4. Mithril Network Upgrade Strategy
Status
Accepted
Context
When we will run Mithril on mainnet there will be thousands of signers running. Upgrading the version of the nodes has an impact as different versions of API, messages, signature may lead to loss of a significant part of the signers population over one epoch or more. In any case we must prevent a gap in the certificate chain while upgrading critical parts.
We need to be able to keep enough of signer nodes and the aggregator able to work together in order to produce at least one certificate per epoch.
Examples of such changes:
- change in the message structure
- change in the cryptographic algorithm
- change in communication channels
Decision
In order to synchronize all nodes behavior transition, the Release Team will define Eras that start at a given Cardano Epoch and lasts until the next Era begins. When nodes detect an Era change, they switch from old to new behavior hence all transitioning at almost the same time.
Consequences
Release Team
The release team is the team responsible of releasing new versions of Mithril software. The Release Team will be responsible to set the Epoch at which Eras change using an Era Activation Marker. In order to be able to determine when the new Era will begin, the Release Team has to know what is the share of the total Mithril stake that can run the new behavior. Signer node software versions has to be monitored.
Version monitoring
The Release Team must be aware of the software version run by the Signer nodes and their associated stake. The version is going to be added to all HTTP headers in inter-node communication. In a first step, the Aggregator nodes will record this information, and provide the mapping of stakes to Signer nodes.
This configuration works in the case where there is a centralized Aggregator Node (as it is today). In the future, there may be several Aggregator nodes working in a decentralized manner. This would mean having a separate monitoring service, and also monitor the aggregators node versions.
Era Activation Marker
An Era Activation Marker is an information shared among all the nodes. For every upgrade, there are two phases:
- a first marker is set on the blockchain that just indicates a new Era will start soon and softwares shall be updated.

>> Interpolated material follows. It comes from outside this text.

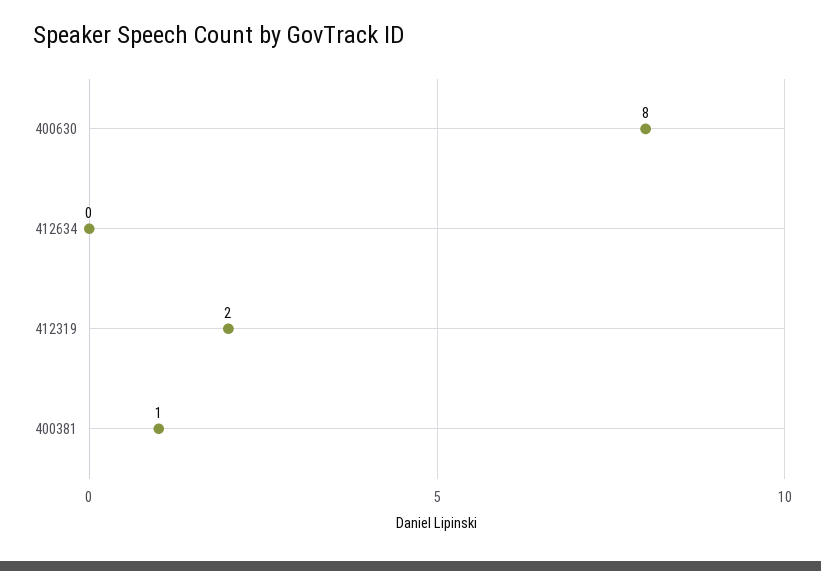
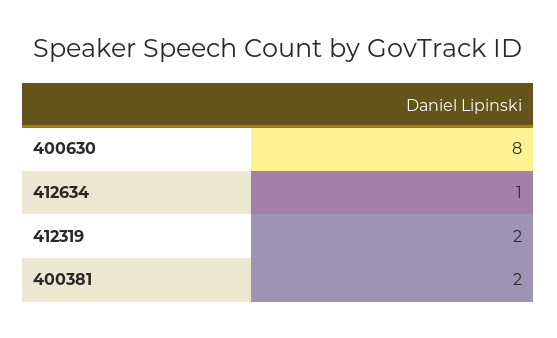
412634: 0 -> 1
400381: 1 -> 2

- a second marker is set that specifies the Epoch when they must switch from old to new behavior.
Every Era Activation Marker will be a transaction in the Cardano blockchain. This implies the nodes must be able to read transactions of the blockchain. Era Activation Markers can be of the same type, the first maker does not hold any Epoch information whereas the second does.

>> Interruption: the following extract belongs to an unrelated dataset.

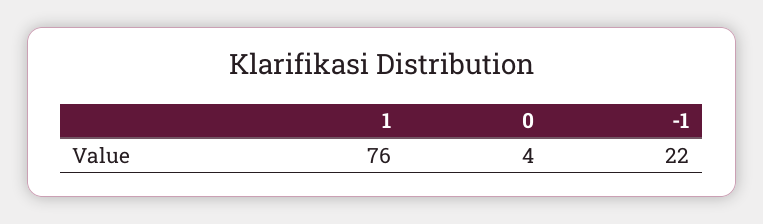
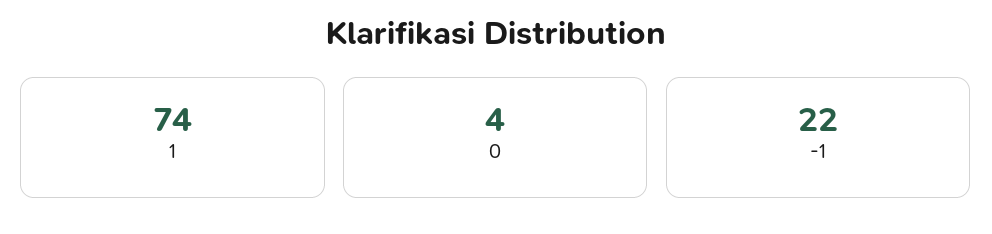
1: 76 -> 74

Node will check the blockchain for Markers at startup and for every new Epoch. When a node detects a Marker, it will warn the user if it does not support the incoming Era that he must upgrade his node. If the node detects it does not support the current Era, it will stop working with an explicit error message. To ease that operation, Era Activation Marker will be made sortable.
Behavior Switch
The nodes must be able to switch from one behavior to another when the Era Epoch is reached. This means the software must embed both behaviors. The switch is developed as a one time operation, there is no rollback mechanism available. Once the Epoch is transitioned and the switch has occurred, a new software release can remove the old behavior from the codebase.